Income inequality is a persistent problem across the world, but how do top earners compare on a global scale?
While European countries have implemented policies aimed at reducing income gaps, the divide between the richest and poorest remains pronounced. A recent Eurobarometer survey found that 81% of Europeans believe income disparities are too wide, and 78% feel governments should do more to address the issue. Outside Europe, the gap is often even wider, reflecting the global challenge of wealth concentration.
Data from the LIS Cross-National Data Center provides internationally comparable figures on income levels, adjusted for purchasing power parity (PPP) in international dollars at 2017 prices. These numbers account for cost-of-living differences, offering a clearer picture of real income levels for the richest decile in each country. Only countries with data from 2016 or later are included, meaning the results highlight broad patterns rather than precise year-to-year changes.

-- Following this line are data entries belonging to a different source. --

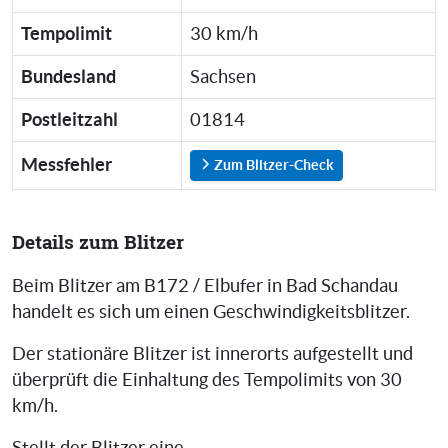
Tempolimit
30 km/h
Bundesland
Sachsen
Postleitzahl
01814
Messfehler
Zum Blitzer-Check
Details zum Blitzer
Beim Blitzer am B172 / Elbufer in Bad Schandau
handelt es sich um einen Geschwindigkeitsblitzer.
Der stationäre Blitzer ist innerorts aufgestellt und
überprüft die Einhaltung des Tempolimits von 30
km/h.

The United States tops the rankings, with the average after-tax income of the richest 10% reaching 94,857 PPS per year. Luxembourg ranks second globally and first in Europe, followed by Switzerland. Germany and Australia complete the top five, with Canada, Austria, Norway, Iceland, and Denmark among the other countries rounding out the top 10. Belgium, the UK, Lithuania, Finland, and Spain fill out the top 20, with incomes below the 45,000 PPS mark.
Trends over the past two decades show interesting shifts. Between 2000 and 2020, the US consistently remained the country with the highest average income for the top decile, while Switzerland maintained second place. Germany has moved up in the rankings, rising from sixth to third, reflecting stronger growth in top-earner income. In contrast, the UK has experienced a notable decline. Once ranked third in 2000, it fell steadily to 14th place by 2020, indicating that the purchasing power of its wealthiest residents has weakened relative to other major economies. France also saw a decline, slipping from eighth to eleventh, and Italy fell from 14th to 20th.
Experts note that these figures highlight both the concentration of wealth among the top 10% and the varying effectiveness of national policies in protecting income levels. While European nations often rely on taxation and social programs to narrow disparities, countries like the US continue to see substantial rewards for top earners.
The data underscores a broader global challenge: while overall prosperity has grown, income gains are not equally shared, and the richest segments of society continue to accumulate wealth at a faster pace than the majority of citizens. This persistent inequality remains a key concern for policymakers and social planners worldwide.